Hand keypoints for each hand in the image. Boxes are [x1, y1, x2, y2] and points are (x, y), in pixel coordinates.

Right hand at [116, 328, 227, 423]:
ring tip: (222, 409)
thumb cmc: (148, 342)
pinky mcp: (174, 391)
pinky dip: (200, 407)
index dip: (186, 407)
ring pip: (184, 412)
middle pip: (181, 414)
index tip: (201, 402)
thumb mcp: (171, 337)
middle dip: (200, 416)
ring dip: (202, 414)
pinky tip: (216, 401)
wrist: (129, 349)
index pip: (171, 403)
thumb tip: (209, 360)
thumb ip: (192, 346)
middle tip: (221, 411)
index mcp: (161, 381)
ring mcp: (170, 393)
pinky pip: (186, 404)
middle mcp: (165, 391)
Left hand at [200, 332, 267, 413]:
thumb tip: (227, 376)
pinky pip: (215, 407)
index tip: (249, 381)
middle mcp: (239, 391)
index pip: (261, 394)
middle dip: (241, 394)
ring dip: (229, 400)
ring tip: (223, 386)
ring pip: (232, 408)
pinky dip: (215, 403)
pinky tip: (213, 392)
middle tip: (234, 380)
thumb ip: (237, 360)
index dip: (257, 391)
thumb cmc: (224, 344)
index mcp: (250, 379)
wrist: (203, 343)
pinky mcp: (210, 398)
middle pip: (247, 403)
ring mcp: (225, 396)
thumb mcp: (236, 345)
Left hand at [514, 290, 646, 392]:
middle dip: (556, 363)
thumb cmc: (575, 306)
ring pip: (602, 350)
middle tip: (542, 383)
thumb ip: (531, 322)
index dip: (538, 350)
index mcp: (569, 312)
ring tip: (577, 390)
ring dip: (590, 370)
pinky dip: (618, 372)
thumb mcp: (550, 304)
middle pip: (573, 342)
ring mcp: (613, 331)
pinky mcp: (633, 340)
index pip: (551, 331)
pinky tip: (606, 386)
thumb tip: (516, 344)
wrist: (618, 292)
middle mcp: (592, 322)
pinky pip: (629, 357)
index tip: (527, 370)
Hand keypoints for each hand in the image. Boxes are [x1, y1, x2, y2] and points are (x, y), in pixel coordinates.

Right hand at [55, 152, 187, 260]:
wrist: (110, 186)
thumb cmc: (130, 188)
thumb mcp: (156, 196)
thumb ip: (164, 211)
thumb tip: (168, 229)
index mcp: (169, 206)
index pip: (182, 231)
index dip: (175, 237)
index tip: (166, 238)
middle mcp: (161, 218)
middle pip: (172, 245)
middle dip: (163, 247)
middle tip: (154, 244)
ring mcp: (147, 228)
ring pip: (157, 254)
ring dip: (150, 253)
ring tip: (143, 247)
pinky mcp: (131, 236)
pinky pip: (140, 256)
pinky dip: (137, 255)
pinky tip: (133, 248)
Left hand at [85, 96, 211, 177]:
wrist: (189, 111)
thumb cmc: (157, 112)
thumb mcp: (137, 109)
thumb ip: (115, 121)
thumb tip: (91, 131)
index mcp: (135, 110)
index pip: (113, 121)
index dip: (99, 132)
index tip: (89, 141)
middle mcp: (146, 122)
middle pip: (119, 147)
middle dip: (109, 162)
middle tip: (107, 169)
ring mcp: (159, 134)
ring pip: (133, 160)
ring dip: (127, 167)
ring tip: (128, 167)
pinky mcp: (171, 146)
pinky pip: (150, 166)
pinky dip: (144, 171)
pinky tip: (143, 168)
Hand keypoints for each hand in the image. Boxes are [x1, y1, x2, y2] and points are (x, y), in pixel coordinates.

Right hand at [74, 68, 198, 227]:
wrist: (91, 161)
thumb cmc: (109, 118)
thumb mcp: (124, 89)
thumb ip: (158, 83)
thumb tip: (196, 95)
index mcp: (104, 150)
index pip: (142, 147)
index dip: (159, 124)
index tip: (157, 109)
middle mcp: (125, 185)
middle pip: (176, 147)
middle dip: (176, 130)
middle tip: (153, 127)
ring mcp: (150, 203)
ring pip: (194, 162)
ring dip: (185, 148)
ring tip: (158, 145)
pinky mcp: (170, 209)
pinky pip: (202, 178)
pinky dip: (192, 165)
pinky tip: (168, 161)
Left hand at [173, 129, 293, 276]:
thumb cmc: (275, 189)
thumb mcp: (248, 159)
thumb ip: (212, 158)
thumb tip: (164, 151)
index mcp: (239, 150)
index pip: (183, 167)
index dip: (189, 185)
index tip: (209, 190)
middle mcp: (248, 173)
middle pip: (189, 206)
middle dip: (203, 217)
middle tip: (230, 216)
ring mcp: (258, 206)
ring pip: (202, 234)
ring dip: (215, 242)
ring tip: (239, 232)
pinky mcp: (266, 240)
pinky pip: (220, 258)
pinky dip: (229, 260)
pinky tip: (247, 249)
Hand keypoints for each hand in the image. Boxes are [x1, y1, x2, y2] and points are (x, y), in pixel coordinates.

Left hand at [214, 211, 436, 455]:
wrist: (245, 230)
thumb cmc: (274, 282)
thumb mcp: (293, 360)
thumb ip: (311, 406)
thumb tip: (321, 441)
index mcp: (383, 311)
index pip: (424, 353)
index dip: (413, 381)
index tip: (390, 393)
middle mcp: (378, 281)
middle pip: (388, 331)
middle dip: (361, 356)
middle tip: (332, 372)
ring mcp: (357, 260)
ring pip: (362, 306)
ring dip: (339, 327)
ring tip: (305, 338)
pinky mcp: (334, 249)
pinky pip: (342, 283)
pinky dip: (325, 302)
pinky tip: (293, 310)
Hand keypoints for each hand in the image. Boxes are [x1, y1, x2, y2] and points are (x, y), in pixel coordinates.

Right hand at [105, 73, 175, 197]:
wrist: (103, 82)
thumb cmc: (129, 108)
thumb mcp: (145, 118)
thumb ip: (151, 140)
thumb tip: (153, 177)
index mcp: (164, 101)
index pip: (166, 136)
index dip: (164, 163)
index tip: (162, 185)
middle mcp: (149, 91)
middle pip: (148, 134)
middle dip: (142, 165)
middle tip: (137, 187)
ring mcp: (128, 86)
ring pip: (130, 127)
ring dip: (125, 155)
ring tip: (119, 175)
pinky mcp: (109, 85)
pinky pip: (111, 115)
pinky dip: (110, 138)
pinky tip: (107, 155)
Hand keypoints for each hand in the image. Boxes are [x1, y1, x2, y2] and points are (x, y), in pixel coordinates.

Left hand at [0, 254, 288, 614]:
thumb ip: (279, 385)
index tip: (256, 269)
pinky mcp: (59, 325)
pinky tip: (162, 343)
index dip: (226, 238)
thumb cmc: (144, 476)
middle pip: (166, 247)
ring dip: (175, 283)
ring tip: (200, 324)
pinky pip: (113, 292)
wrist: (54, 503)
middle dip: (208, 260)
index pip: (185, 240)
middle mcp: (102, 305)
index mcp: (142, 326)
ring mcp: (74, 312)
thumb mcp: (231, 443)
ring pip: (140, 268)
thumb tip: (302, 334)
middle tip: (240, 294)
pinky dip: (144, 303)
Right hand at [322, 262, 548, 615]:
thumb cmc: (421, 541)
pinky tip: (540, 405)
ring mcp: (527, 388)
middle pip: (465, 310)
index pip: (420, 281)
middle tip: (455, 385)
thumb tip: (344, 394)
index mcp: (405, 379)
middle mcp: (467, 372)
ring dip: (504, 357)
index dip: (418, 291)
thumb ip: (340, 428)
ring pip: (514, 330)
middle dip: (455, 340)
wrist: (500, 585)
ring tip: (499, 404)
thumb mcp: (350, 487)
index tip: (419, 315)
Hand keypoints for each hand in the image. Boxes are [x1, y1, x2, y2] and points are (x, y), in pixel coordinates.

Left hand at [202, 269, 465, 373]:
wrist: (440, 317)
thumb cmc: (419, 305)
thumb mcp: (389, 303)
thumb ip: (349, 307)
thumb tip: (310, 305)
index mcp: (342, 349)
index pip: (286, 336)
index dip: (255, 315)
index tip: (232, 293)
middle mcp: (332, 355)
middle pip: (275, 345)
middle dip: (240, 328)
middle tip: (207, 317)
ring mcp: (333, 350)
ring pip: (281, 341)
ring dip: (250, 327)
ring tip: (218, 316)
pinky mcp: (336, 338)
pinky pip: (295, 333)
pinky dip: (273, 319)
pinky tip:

_THE PROBLEM_: Within the listing above, extract exactly the lines from the line with "thumb cmc: (274, 282)" to the line with "index mcp: (164, 101)", the two named lines included, and no others.

_TASK SOLUTION_:
thumb cmc: (274, 282)
thumb mcp: (293, 360)
thumb ip: (311, 406)
thumb tip: (321, 441)
index mcp: (383, 311)
index pip: (424, 353)
index dip: (413, 381)
index tip: (390, 393)
middle mcp: (378, 281)
middle pip: (388, 331)
middle dip: (361, 356)
middle tip: (332, 372)
ring mcp: (357, 260)
ring pip: (362, 306)
ring dip: (339, 327)
ring tip: (305, 338)
pinky mcp: (334, 249)
pinky pip: (342, 283)
pinky dip: (325, 302)
pinky tip: (293, 310)
Hand keypoints for each hand in the image. Boxes are [x1, y1, x2, y2] and points are (x, y), in pixel coordinates.

Right hand at [105, 73, 175, 197]:
wrist: (103, 82)
thumb cmc: (129, 108)
thumb mcp: (145, 118)
thumb ip: (151, 140)
thumb tip: (153, 177)
index mcp: (164, 101)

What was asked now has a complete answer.